The North American Menopause Society (NAMS) recommends hormone therapy as the most effective treatment for these symptoms, as it can help improve quality of life, productivity, and overall health. Non-oral routes of administration may even offer an advantage, allowing women to take control of managing their menopausal symptoms.
About Daré Bioscience
Daré Bioscience is a pioneering biopharmaceutical company dedicated to improving women’s health. We strive to develop innovative treatments that prioritize women’s health, expand treatment options and enhance outcomes, particularly in the fields of contraception, vaginal health, reproductive health, menopause, sexual health and fertility. Our goal is to provide women with the support they need to reach their highest potential.

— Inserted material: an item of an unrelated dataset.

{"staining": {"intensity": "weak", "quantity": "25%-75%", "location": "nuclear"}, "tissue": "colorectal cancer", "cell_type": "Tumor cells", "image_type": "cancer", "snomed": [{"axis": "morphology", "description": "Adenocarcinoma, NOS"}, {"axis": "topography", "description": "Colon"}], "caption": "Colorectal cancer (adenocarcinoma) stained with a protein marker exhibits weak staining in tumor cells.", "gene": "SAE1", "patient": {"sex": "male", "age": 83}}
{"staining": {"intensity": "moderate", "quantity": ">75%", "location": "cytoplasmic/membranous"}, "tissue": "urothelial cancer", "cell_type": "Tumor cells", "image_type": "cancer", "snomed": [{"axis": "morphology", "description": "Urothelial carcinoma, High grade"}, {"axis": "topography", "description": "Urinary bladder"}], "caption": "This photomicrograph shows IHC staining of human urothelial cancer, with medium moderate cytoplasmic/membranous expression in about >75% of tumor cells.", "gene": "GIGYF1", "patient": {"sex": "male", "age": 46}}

Daré is a leading women’s health company dedicated to delivering innovative therapies to improve the lives of women. Its first FDA-approved product, XACIATO™ (clindamycin phosphate) vaginal gel, 2%, is a lincosamide antibacterial indicated for the treatment of bacterial vaginosis in female patients 12 years of age and older, and is under a global license agreement with Organon. XACIATO is a clear, colorless, viscous gel, administered intravaginally as a single dose.
Daré is also developing a number of potential first-in-category candidates including Ovaprene®, a novel, hormone-free monthly intravaginal contraceptive licensed with Bayer; Sildenafil Cream, 3.6%, a novel cream formulation of sildenafil to treat female sexual arousal disorder utilizing the active ingredient in Viagra®; and DARE-HRT1, a combination bio-identical estradiol and progesterone intravaginal ring for menopausal hormone therapy. With a mission to empower women’s health, Daré is revolutionizing the way women manage their health and wellness.